**THE PROBLEM**:
Whenever a line in this data holds the word "lines", report that line in full.
INPUT DATA START
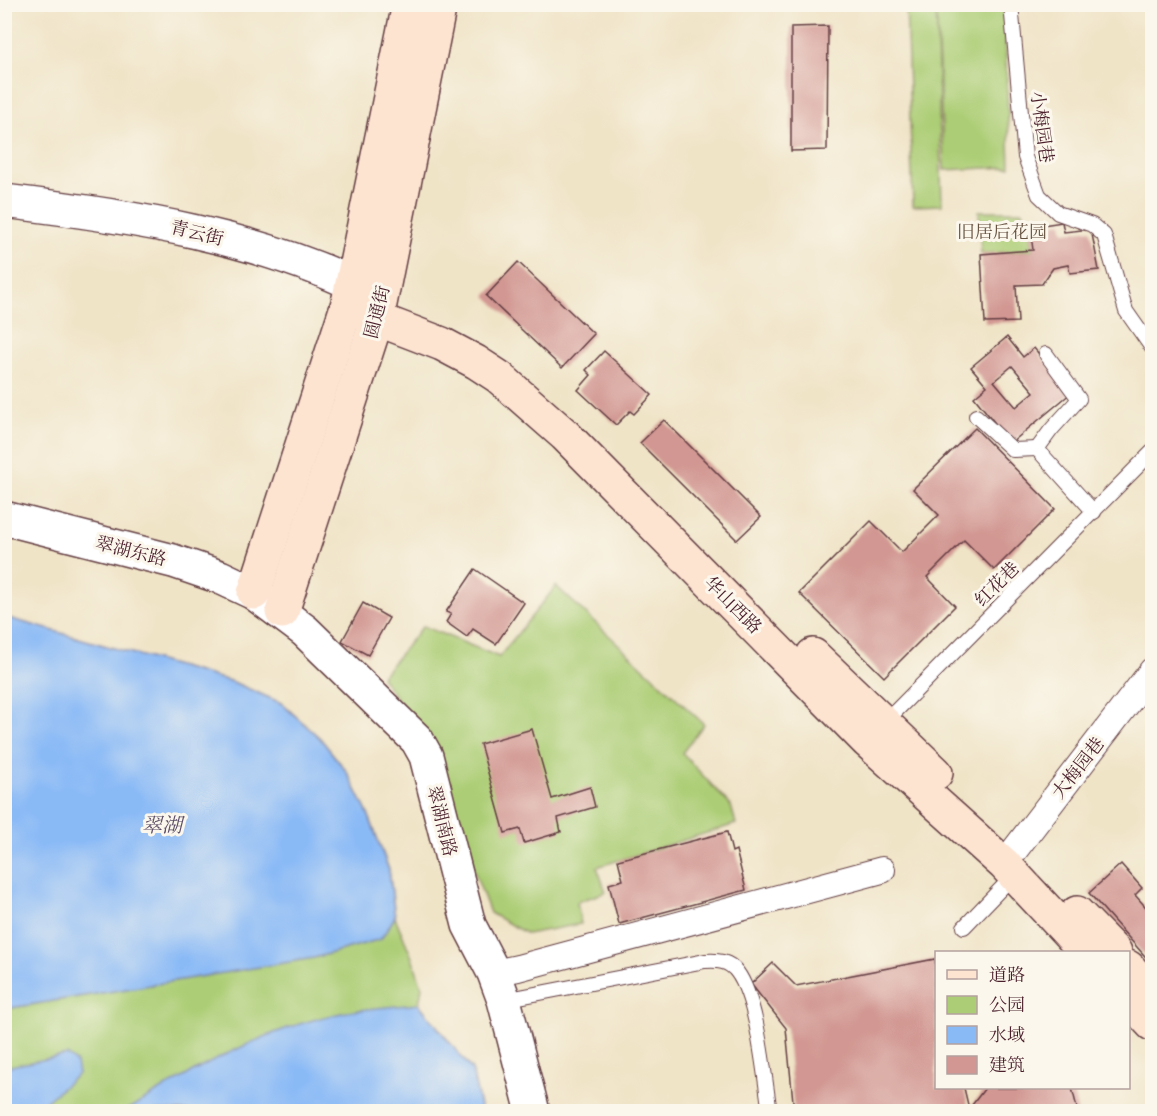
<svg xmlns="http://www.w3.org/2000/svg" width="1157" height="1116" font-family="'Libre Caslon Text','Noto Serif SC',serif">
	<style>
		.green { fill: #accd75; stroke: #7b7650; stroke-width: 1.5 }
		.water { fill: #8abaf6; stroke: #6a6c90; stroke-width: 1.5 }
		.building { fill: #d29792; fill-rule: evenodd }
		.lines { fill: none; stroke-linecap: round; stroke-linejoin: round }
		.service-casing { stroke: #633d42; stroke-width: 16 }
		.minor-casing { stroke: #633d42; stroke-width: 28 }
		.tertiary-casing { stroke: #633d42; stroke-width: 36 }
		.secondary-casing { stroke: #633d42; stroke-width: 36 }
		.service { stroke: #fff; stroke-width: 14 }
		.minor { stroke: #fff; stroke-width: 26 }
		.tertiary { stroke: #fff; stroke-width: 33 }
		.secondary { stroke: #fde4d1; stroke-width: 33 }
		.labels { text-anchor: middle; stroke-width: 6; stroke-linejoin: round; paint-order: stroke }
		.street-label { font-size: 18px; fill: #4a1f2b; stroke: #fbf7ec }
		.park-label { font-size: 18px; fill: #675341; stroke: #fbf7ec }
		.water-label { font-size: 20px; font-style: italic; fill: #5d4e68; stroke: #fbf7ec }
	</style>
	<rect width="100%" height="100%" fill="#fbf7ec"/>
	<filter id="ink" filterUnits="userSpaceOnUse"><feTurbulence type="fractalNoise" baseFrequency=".0167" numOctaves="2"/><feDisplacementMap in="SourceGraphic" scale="12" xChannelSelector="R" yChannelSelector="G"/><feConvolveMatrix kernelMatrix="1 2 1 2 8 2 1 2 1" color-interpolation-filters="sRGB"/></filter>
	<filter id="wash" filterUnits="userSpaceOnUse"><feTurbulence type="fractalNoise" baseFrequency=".008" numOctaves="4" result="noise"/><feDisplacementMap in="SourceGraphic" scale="24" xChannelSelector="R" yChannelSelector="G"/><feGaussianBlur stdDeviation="1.35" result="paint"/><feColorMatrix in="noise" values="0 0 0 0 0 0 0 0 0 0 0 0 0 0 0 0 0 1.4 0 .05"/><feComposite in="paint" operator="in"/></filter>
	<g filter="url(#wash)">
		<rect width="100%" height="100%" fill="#f0e4c7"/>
		<g class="green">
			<path d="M906,5H936L942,205L913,206Z"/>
			<path d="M936,5H1004L1010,167L944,170Z"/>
			<path d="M979,211H1023L1030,227L1033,250L981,254Z"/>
			<path d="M556,586L704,724L682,753L731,806L736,824L597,867L606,892L577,902L581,924L527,934L490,913L422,733L381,677L423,626L499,657Z"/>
			<path d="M4,617L233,682L281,703L320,738L347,772L369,816L389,870L395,917L413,960L422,987L419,1004L472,1070L481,1111H5Z"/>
		</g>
		<g class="water">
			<path d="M5,617L233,682L281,703L320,738L347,772L369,816L389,870L395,917L381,939L314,958L5,1009Z"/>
			<path d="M419,1004L472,1070L481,1111H126C194,1070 259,1031 337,1014C363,1008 392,1007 419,1004Z"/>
			<path d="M67,1055L76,1063L78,1074L35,1111H5V1067Z"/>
		</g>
		<g id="blocks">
			<g class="building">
				<path d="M828,26L827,150L791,151V27Z"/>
				<path d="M1062,222L1064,232L1091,229L1099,270L1070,273L1068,265L1053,268L1042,284L1016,285L1018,322L985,323L981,254L1033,250L1030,227Z"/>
				<path d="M518,262L594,334L562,368L486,296Z"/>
				<path d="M1007,337L1023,357L1034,348L1071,393L1011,443L974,397L987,386L971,367ZM1012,366L1034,392L1016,407L994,381Z"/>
				<path d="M604,351L652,395L634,414L630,411L616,425L578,390L591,375L586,370Z"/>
				<path d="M664,420L761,517L737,540L640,443Z"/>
				<path d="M975,428L1055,509L994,570L964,540L927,577L955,606L884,677L799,593L871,521L902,552L939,515L913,489Z"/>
				<path d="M475,569L524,603L496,644L473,629L467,637L446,622L451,614L446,612Z"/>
				<path d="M363,603L389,618L368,655L342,641Z"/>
				<path d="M532,729L552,799L590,787L595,807L558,818L561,832L524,843L520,829L505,833L480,744Z"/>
				<path d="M727,832L732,852L736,850L746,890L619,924L609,884L623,880L618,860Z"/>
				<path d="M1121,864L1142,888L1135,895L1152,914V964L1089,893Z"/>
				<path d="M935,959L936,966V1088H964L969,1109L985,1088H1072L1078,1112H794L786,1028L751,984L773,963L796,986Z"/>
			</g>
		</g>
	</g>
	<g filter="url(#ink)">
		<use href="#blocks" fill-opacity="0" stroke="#633d42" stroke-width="1.5"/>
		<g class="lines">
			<g class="service-casing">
				<g id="service">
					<path d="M1011,4L1025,157L1039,195L1058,213L1092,225L1104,235L1126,311L1152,348"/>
					<path d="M1046,354L1079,399L1051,430L1037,449L1094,512"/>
					<path d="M976,416L1013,450L1037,449"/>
					<path d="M883,724L1152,452"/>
					<path d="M964,927L1014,875"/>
					<path d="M504,1000L705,961C718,960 729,961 737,972C758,1000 764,1076 770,1112"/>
				</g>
			</g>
			<g class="minor-casing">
				<g id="minor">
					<path d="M1004,864L1152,671"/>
					<path d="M494,973L518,968L882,870"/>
				</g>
			</g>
			<g class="tertiary-casing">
				<g id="tertiary">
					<path d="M4,201C129,216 263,236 376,295"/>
					<path d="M4,518L173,561L220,577L254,593L305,631L417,740L426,756L469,925L494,973L504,1000L533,1112"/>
				</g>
			</g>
			<g class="secondary-casing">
				<g id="secondary">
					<path d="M348,303L377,319L442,344L476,362L499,377L565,435L867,741L1004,864L1086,952"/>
					<path d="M254,593L348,303L409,4"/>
					<path d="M282,612L377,319L440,4"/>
					<path d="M813,655L936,773"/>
					<path d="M1077,913L1115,952"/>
					<path d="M1128,967L1152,993"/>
					<path d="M1128,998L1152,1024"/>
				</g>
			</g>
			<use href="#service" class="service"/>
			<use href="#minor" class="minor"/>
			<use href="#tertiary" class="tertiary"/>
			<use href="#secondary" class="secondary"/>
		</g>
	</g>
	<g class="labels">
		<g class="street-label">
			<text transform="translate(1042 127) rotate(82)" y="6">小梅园巷</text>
			<text transform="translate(197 233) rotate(14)" y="6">青云街</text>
			<text transform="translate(377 312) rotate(-76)" y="6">圆通街</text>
			<text transform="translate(131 551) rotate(14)" y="6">翠湖东路</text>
			<text transform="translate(997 584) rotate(-45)" y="6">红花巷</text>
			<text transform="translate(733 605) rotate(45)" y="6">华山西路</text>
			<text transform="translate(1078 768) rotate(-52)" y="6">大梅园巷</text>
			<text transform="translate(442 821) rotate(76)" y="6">翠湖南路</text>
		</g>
		<g class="park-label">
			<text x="1002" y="238">旧居后花园</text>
		</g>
		<g class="water-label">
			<text x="162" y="832">翠湖</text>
		</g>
	</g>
	<rect width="1157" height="1116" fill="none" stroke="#fbf7ec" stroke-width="24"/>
	<rect x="935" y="951" width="195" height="138" fill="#fbf7ec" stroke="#b4a19f" stroke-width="1.5"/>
	<rect x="947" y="970" width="30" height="9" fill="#fde4d1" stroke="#b4a19f" stroke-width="1.5"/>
	<text x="989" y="981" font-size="18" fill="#4a1f2b">道路</text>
	<rect x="947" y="996" width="30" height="18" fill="#accd75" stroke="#b4a19f" stroke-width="1.5"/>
	<text x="989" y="1011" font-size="18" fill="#4a1f2b">公园</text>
	<rect x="947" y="1026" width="30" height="18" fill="#8abaf6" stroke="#b4a19f" stroke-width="1.5"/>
	<text x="989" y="1041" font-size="18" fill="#4a1f2b">水域</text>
	<rect x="947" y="1056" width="30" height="18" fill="#d29792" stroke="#b4a19f" stroke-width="1.5"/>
	<text x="989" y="1071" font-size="18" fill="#4a1f2b">建筑</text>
</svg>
INPUT DATA END
**RESPONSE**:
		.lines { fill: none; stroke-linecap: round; stroke-linejoin: round }
		<g class="lines">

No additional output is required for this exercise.